**TRAVAIL À FAIRE**
(1) Recopiez l'extrait en commençant aux mots « Dans le Soir, Colette » et en vous arrêtant après les mots « celle de Kagame ! ». Remplacez au passage « trottinette » par « marionnette ».
(2) Répondez brièvement aux questions suivantes sur l'extrait.
(a) Selon le communiqué du CNDP, qui assure l'intérim ?
(b) Dans quel journal Colette Braeckman s'est-elle exprimée ?
(c) De quoi Nkunda serait-il mort à Kigali ?

**EXTRAIT**
______________________________
Enfin, hier, il y a l’envoi à divers destinataires (non seulement des médias, mais, à ce qu’il semble, même des particuliers congolais très actifs sur Internet) d’un communiqué du CNDP annonçant le décès du « Chairman » et l’intérim de Bosco Ntaganda.

Dans le Soir, Colette Braeckman, sans être totalement affirmative, inclinait plutôt à considérer la chose comme relevant plus de « l’intox » que de « l’info ».

 

Dés lors, que croire ?

 

Première constatation : on ne voit pas en quoi le CNDP aurait intérêt à faire passer son chef pour mort, s’il ne l’est pas. Si cette mort pouvait déstabiliser quelque chose, ce serait plutôt à son détriment. Encore que, si l’on considère le CNDP avant tout comme une « trottinette » rwandaise que comme un mouvement autonome, la chose ne serait qu’un événement négligeable. La seule mort susceptible de le déstabiliser vraiment serait celle de Kagame !

 

Autre fait curieux : alors qu’il y avait un enchaînement logique jusqu’ici (Nkunda malade était transporté en Ouganda et s’efforçait en se manifestant par téléphone de dissimuler la gravité de son état), la chaîne est désormais rompue, puisqu’il serait mort à Kigali de façon subite, d’une crise cardiaque.

Une hypothèse vient aussitôt à l’esprit : le mensonge ne porterait pas sur le fait, mais sur la date. Nkunda serait bien mort, fin septembre, dans le Masisi, ou début octobre en Ouganda, mais l’on aurait dissimulé sa mort par différentes manœuvres, dont un certain nombre de coups de téléphone aux médias, pour que la nouvelle de sa mort n’intervienne pas pendant une période de combats. Elle n’uarait peut-être pas démoralisé les Nkundistes, mais elle aurait certainement « dopé » les FARDC !
______________________________
**DONNÉES FOURNIES**
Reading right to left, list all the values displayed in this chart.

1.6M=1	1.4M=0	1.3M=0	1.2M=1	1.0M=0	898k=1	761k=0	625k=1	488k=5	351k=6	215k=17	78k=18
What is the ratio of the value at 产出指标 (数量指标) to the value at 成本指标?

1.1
______________________________
**RÉPONSES NUMÉROTÉES**
(1)
Dans le Soir, Colette Braeckman, sans être totalement affirmative, inclinait plutôt à considérer la chose comme relevant plus de « l’intox » que de « l’info ».

 

Dés lors, que croire ?

 

Première constatation : on ne voit pas en quoi le CNDP aurait intérêt à faire passer son chef pour mort, s’il ne l’est pas. Si cette mort pouvait déstabiliser quelque chose, ce serait plutôt à son détriment. Encore que, si l’on considère le CNDP avant tout comme une « marionnette » rwandaise que comme un mouvement autonome, la chose ne serait qu’un événement négligeable. La seule mort susceptible de le déstabiliser vraiment serait celle de Kagame !

(2)
(a) Bosco Ntaganda.
(b) Dans le Soir.
(c) D'une crise cardiaque.